### Data provided

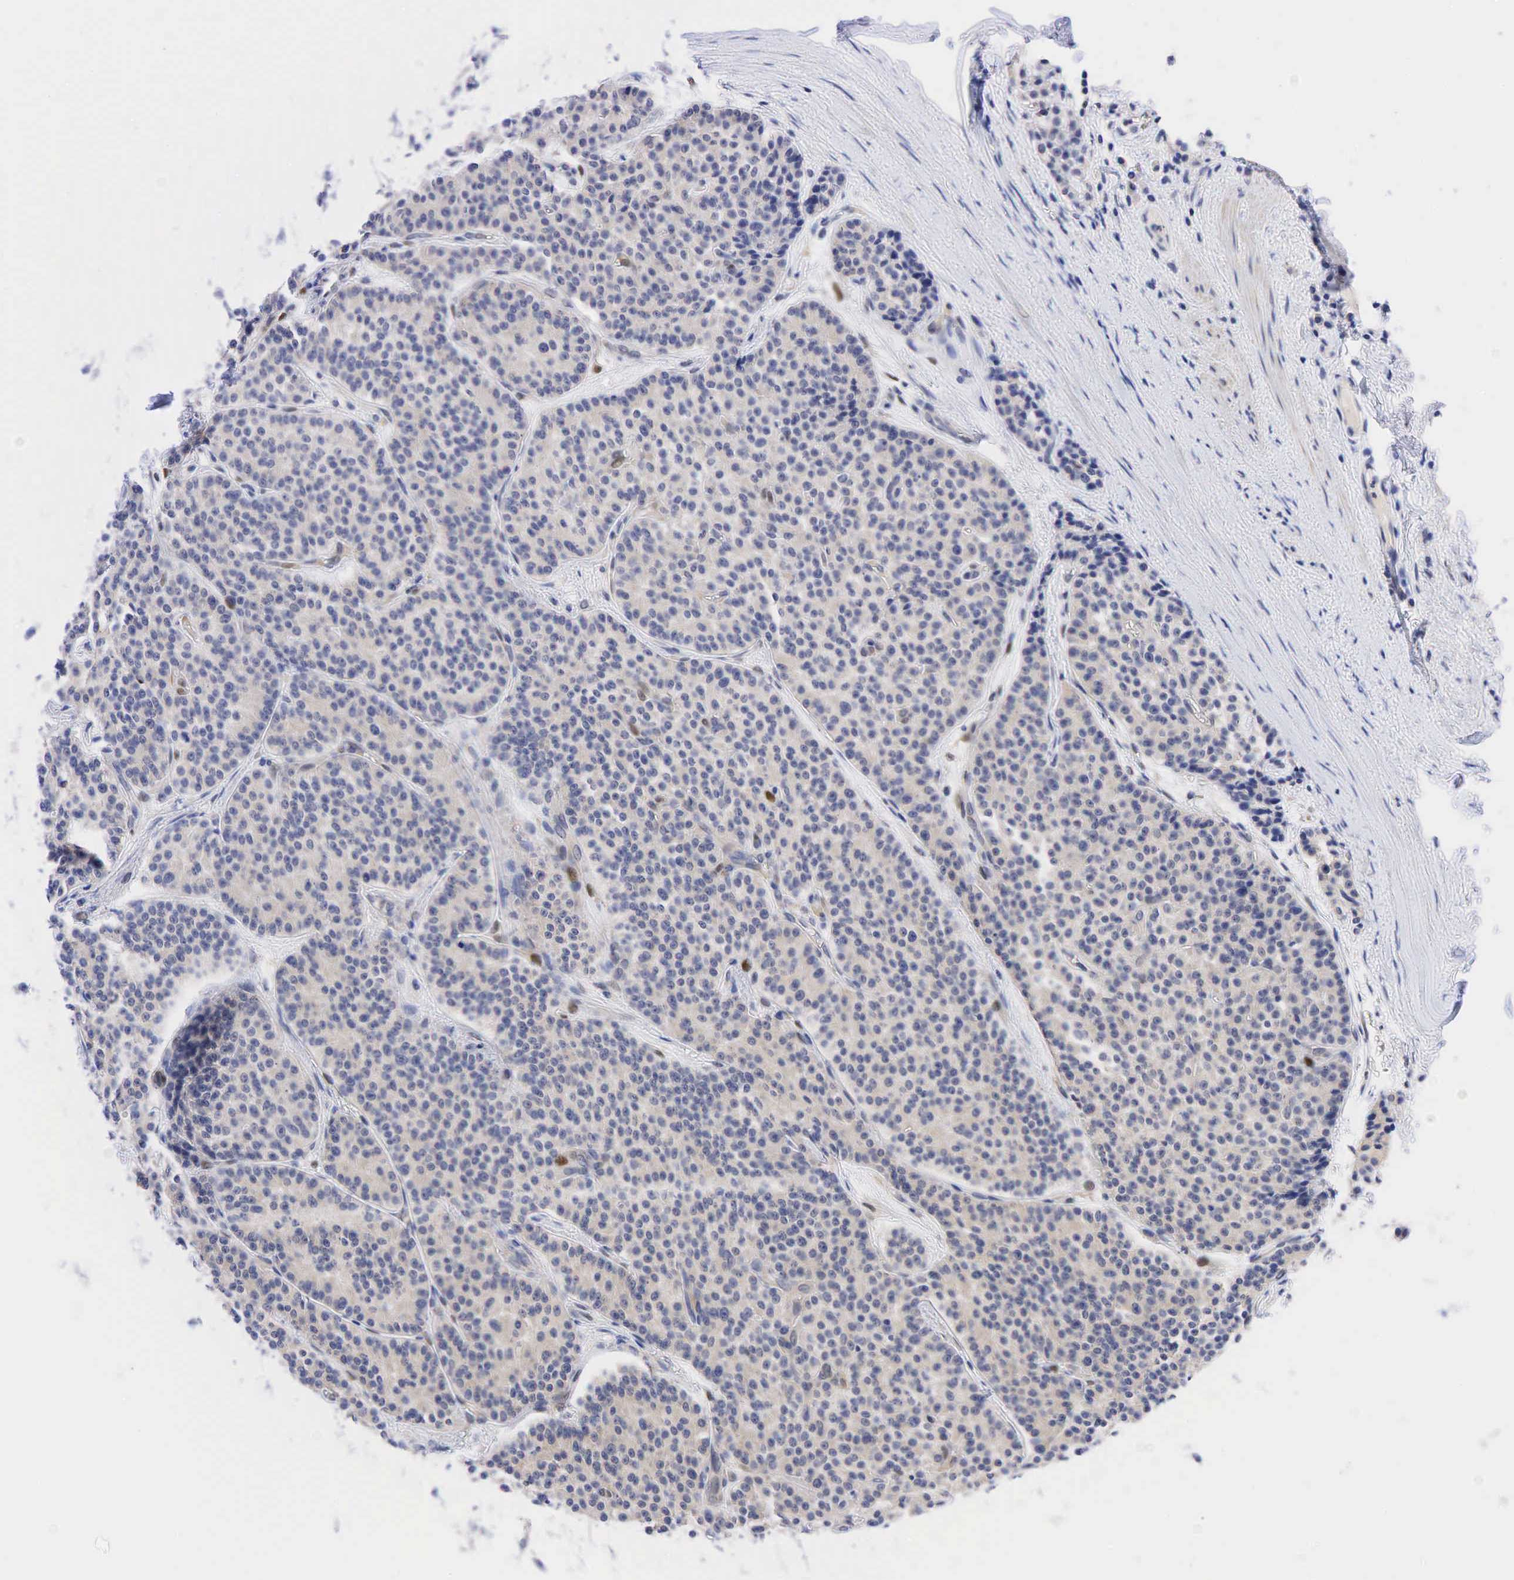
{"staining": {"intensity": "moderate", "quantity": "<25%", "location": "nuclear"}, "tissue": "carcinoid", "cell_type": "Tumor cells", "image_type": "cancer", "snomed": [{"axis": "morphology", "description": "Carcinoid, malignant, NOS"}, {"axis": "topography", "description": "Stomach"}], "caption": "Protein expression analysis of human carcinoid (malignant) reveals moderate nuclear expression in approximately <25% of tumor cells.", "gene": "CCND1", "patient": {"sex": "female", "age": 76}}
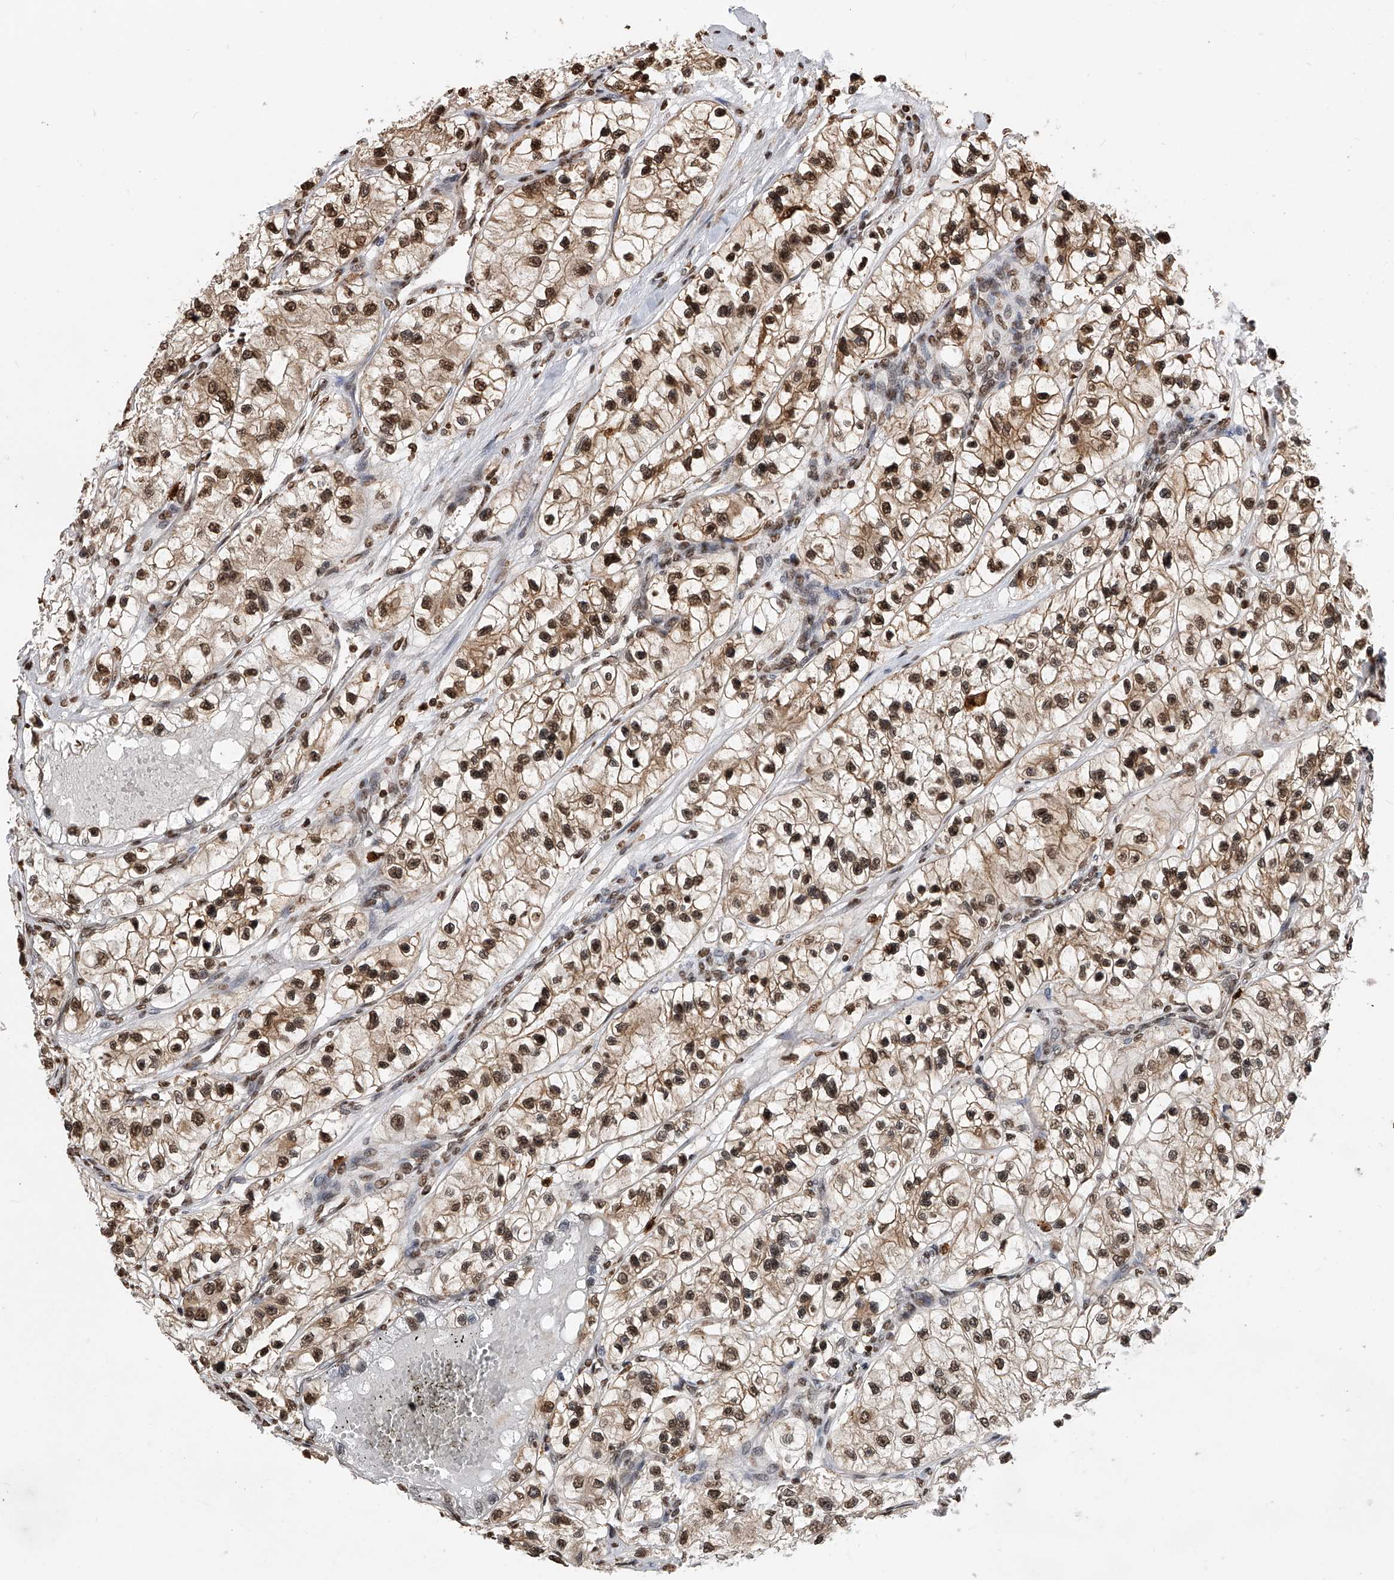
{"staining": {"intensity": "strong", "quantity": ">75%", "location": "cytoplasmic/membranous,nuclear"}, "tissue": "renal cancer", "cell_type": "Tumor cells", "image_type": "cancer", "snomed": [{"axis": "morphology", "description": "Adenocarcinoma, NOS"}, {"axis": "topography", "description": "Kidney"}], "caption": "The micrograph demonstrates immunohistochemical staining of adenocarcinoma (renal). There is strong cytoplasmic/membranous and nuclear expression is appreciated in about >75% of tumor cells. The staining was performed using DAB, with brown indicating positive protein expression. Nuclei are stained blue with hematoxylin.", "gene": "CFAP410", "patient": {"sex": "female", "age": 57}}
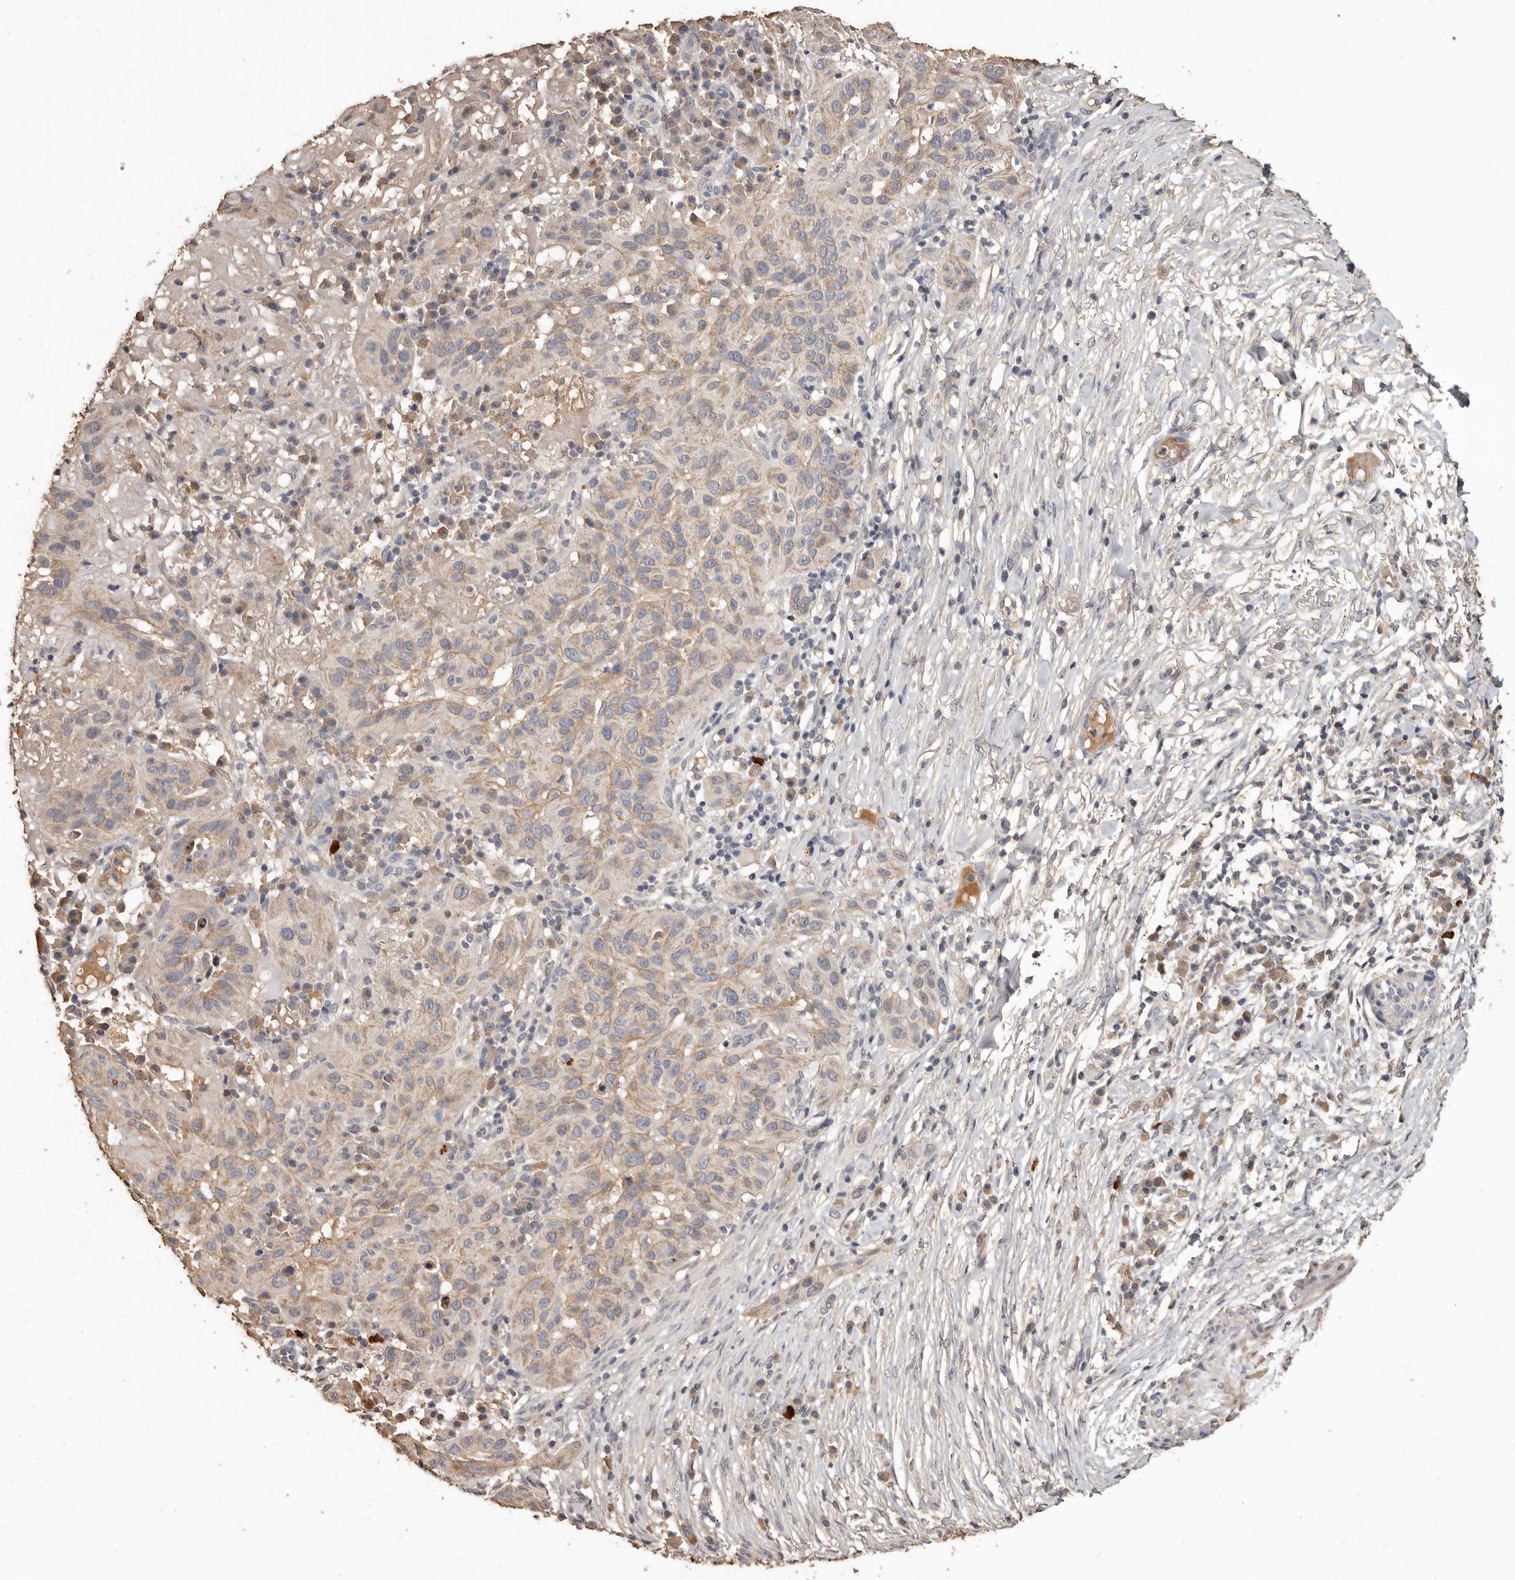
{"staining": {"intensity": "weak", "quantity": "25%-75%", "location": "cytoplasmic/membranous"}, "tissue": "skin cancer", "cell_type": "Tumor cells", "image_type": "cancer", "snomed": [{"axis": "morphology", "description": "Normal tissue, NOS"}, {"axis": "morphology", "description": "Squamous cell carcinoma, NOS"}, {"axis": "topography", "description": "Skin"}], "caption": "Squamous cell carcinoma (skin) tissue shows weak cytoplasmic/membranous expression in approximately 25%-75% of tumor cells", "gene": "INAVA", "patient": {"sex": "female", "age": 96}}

######

- [Directions for this task]
Every line of the data above is to be set down word for word, with the pictures left out.

- [Reply]
{"staining": {"intensity": "moderate", "quantity": "<25%", "location": "nuclear"}, "tissue": "carcinoid", "cell_type": "Tumor cells", "image_type": "cancer", "snomed": [{"axis": "morphology", "description": "Carcinoid, malignant, NOS"}, {"axis": "topography", "description": "Stomach"}], "caption": "Protein expression analysis of human carcinoid (malignant) reveals moderate nuclear expression in approximately <25% of tumor cells.", "gene": "CCND1", "patient": {"sex": "female", "age": 76}}
{"staining": {"intensity": "strong", "quantity": ">75%", "location": "cytoplasmic/membranous,nuclear"}, "tissue": "renal cancer", "cell_type": "Tumor cells", "image_type": "cancer", "snomed": [{"axis": "morphology", "description": "Adenocarcinoma, NOS"}, {"axis": "topography", "description": "Kidney"}], "caption": "The micrograph demonstrates immunohistochemical staining of adenocarcinoma (renal). There is strong cytoplasmic/membranous and nuclear expression is appreciated in about >75% of tumor cells. The staining was performed using DAB, with brown indicating positive protein expression. Nuclei are stained blue with hematoxylin.", "gene": "CFAP410", "patient": {"sex": "female", "age": 57}}
{"staining": {"intensity": "weak", "quantity": "25%-75%", "location": "cytoplasmic/membranous"}, "tissue": "skin cancer", "cell_type": "Tumor cells", "image_type": "cancer", "snomed": [{"axis": "morphology", "description": "Normal tissue, NOS"}, {"axis": "morphology", "description": "Squamous cell carcinoma, NOS"}, {"axis": "topography", "description": "Skin"}], "caption": "Squamous cell carcinoma (skin) tissue shows weak cytoplasmic/membranous expression in approximately 25%-75% of tumor cells", "gene": "INAVA", "patient": {"sex": "female", "age": 96}}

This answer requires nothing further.